This is an adapted copy of a previously published article by ALT’s own Emily Lee.
It’s simple supply and demand. When markets slow down, available positions and the supply of candidates decrease. Whether you’re starting your career, have been downsized, or are unhappy with your current role, now is the time to put the extra effort into your search. Below are 7 tips to help you forge ahead.
Without your computer. Get out there and engage with real, LIVE people. Call a former classmate for coffee, attend a CLE seminar, meet with a recruiter, get involved with a charity… The more people you engage with on a daily basis, the more opportunities for them to see how fantastic you are and recommend you when the time comes.
Do your homework
Have an interview coming up, or even just an informal coffee? Know the organization’s business inside and out before your meeting. In this digital information age, your first question should never be “what do you do?” or “what does your company do?” Use the tools at hand – Google, LinkedIn, Twitter, etc. – to find out as much as you can about the person you are meeting. It is truly amazing how much you can discover, and knowledge is power. It also really helps generate conversation.
Dress the part
Get into business mode – put on your power suit or the outfit that makes you feel confident. Look good, feel good really applies at job interviews. Even if your interviewer is more casual, dressing professionally shows you are taking the meeting seriously.
Flip your perspective
Put yourself into the employer’s shoes and really think about why they should hire YOU. Focusing on what you want (more money, better lifestyle, clear career path) doesn’t help the decision-maker decide that you are the right person for the job. There will be a time to discuss those things, but first you need to tell them why they should hire you. They won’t know you’re the best person for the job unless you tell them why!

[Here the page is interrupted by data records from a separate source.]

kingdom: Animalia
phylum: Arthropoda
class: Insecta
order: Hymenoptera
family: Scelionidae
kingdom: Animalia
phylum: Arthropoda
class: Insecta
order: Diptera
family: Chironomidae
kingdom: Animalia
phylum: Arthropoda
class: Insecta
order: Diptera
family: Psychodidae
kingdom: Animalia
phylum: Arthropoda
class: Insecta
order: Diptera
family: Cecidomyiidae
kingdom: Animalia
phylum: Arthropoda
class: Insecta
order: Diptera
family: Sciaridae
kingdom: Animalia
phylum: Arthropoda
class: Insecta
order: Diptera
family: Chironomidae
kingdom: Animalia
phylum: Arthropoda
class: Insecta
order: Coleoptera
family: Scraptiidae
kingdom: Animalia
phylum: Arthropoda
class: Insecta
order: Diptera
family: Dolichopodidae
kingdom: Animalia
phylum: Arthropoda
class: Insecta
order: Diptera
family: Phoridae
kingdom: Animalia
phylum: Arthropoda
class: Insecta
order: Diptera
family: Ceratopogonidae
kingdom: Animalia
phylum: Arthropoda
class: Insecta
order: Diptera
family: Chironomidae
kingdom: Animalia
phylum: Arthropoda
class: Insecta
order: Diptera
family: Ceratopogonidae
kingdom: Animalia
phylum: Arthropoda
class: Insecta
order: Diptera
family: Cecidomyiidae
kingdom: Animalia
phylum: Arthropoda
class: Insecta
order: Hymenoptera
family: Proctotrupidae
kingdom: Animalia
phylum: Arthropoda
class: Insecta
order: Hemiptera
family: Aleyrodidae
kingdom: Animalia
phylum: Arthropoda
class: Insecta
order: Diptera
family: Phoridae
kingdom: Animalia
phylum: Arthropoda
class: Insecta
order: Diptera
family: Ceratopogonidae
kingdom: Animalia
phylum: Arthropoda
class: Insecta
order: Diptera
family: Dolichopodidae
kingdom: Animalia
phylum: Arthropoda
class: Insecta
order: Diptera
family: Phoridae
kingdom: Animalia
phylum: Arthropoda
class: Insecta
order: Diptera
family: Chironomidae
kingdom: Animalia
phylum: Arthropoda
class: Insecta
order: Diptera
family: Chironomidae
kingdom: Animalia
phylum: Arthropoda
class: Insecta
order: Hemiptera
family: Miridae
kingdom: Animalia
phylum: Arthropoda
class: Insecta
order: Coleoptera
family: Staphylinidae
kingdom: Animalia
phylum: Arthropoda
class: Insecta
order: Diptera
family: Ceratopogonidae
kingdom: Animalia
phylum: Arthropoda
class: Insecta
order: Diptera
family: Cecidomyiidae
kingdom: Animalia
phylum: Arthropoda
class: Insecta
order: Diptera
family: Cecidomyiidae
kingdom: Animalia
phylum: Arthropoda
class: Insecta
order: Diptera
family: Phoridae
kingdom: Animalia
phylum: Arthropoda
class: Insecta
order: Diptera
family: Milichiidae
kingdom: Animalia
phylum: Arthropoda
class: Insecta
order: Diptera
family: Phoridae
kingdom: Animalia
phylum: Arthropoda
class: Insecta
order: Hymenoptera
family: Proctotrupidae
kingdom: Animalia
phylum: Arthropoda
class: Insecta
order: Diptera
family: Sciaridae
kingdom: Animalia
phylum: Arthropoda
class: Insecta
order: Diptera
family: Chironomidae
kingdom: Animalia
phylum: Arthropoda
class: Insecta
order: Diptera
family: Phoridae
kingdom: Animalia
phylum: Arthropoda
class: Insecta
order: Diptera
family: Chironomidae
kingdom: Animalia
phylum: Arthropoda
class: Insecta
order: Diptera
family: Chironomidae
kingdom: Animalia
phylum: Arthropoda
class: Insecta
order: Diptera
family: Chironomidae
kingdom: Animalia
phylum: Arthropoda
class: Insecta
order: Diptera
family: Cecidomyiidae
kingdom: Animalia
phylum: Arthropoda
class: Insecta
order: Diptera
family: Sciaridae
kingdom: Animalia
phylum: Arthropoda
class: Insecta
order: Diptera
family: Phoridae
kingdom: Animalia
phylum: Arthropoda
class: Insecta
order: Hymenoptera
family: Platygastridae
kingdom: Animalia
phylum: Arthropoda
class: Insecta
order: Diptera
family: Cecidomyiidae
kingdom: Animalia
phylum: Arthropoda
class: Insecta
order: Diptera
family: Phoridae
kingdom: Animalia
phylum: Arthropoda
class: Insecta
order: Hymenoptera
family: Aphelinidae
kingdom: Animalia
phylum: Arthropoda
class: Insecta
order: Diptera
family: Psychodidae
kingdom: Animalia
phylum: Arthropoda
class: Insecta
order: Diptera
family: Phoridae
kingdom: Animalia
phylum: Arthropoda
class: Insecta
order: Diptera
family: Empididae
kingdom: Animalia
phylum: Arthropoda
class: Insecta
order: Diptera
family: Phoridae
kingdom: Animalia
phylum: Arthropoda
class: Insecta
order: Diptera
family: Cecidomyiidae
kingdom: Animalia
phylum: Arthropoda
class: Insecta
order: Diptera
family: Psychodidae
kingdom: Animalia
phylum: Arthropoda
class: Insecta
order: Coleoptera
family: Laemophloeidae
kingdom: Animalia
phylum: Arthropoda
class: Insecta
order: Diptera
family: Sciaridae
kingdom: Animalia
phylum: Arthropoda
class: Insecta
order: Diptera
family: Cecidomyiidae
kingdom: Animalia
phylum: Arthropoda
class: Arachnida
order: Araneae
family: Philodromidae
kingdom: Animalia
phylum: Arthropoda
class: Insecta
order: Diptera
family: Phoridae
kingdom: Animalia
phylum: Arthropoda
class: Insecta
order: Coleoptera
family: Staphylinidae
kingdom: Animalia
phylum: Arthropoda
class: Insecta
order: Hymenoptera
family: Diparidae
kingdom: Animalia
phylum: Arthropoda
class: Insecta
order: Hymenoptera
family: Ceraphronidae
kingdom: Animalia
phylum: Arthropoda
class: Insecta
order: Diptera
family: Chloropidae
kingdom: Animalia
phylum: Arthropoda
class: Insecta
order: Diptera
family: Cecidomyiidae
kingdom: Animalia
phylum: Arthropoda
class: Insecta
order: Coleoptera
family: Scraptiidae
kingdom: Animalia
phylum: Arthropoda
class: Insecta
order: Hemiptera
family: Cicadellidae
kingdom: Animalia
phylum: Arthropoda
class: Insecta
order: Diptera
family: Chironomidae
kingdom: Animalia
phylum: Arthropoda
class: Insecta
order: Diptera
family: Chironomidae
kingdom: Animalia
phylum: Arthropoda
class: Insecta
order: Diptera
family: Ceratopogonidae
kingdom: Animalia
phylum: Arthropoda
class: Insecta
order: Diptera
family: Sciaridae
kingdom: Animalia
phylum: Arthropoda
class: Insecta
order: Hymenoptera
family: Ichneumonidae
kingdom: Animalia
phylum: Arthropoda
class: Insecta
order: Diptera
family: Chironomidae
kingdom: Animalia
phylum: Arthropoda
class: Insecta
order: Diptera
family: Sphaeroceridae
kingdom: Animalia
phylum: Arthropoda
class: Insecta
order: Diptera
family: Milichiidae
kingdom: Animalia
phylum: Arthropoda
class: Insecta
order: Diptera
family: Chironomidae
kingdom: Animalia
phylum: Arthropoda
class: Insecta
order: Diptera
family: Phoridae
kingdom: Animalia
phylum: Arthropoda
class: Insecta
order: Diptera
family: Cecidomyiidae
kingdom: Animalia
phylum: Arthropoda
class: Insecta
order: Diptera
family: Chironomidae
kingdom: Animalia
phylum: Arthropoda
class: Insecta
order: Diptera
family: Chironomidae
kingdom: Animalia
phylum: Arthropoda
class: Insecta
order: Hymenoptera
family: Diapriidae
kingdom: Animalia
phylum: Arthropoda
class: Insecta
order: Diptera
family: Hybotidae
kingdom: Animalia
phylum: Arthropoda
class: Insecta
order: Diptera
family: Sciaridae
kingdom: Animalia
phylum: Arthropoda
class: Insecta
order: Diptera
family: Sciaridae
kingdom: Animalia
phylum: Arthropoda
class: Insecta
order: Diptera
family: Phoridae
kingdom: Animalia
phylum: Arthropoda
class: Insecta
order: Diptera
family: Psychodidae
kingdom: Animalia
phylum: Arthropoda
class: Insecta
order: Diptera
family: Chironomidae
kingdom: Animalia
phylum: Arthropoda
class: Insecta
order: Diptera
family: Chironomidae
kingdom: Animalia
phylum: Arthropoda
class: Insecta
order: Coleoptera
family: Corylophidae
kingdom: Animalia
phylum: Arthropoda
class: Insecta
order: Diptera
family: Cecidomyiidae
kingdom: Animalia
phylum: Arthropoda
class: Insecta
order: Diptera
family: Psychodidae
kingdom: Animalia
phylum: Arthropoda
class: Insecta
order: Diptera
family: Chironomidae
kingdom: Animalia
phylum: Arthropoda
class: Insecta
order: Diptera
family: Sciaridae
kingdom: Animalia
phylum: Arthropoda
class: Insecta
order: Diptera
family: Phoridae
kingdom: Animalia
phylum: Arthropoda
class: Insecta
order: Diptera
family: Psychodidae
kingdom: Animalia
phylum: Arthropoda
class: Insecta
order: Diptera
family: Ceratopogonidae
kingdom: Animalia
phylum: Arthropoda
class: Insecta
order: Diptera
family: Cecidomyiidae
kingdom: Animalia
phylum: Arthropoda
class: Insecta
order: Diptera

When the time comes to discuss why you want to leave your current employer, keep in mind that everything negative can be turned into a positive. “I’m hitting the glass ceiling” can instead be “I am looking for an opportunity with greater possibilities for growth and advancement”. “My work environment is toxic” becomes “I am looking for the opportunity to work with good people”. “I am grossly underpaid” could instead be phrased as “I want to be valued for my contributions”. Bashing your current or past employer will only make you look bad.
Ask for what you want and express your interest. Too many times we assume that the person we are talking to knows what we are looking for. Leave every meeting with a reiteration of your ask (the job, a referral, a reference). Nothing ventured, nothing gained.
Send a thank you note. Handwritten ones are special, but a well-typed email also does the trick. Thank the interviewer(s) for their time and reiterate your interest in the role. Make sure you collect business cards at the interview to easier find email addresses. Be respectful of the process and don’t harass anyone for feedback.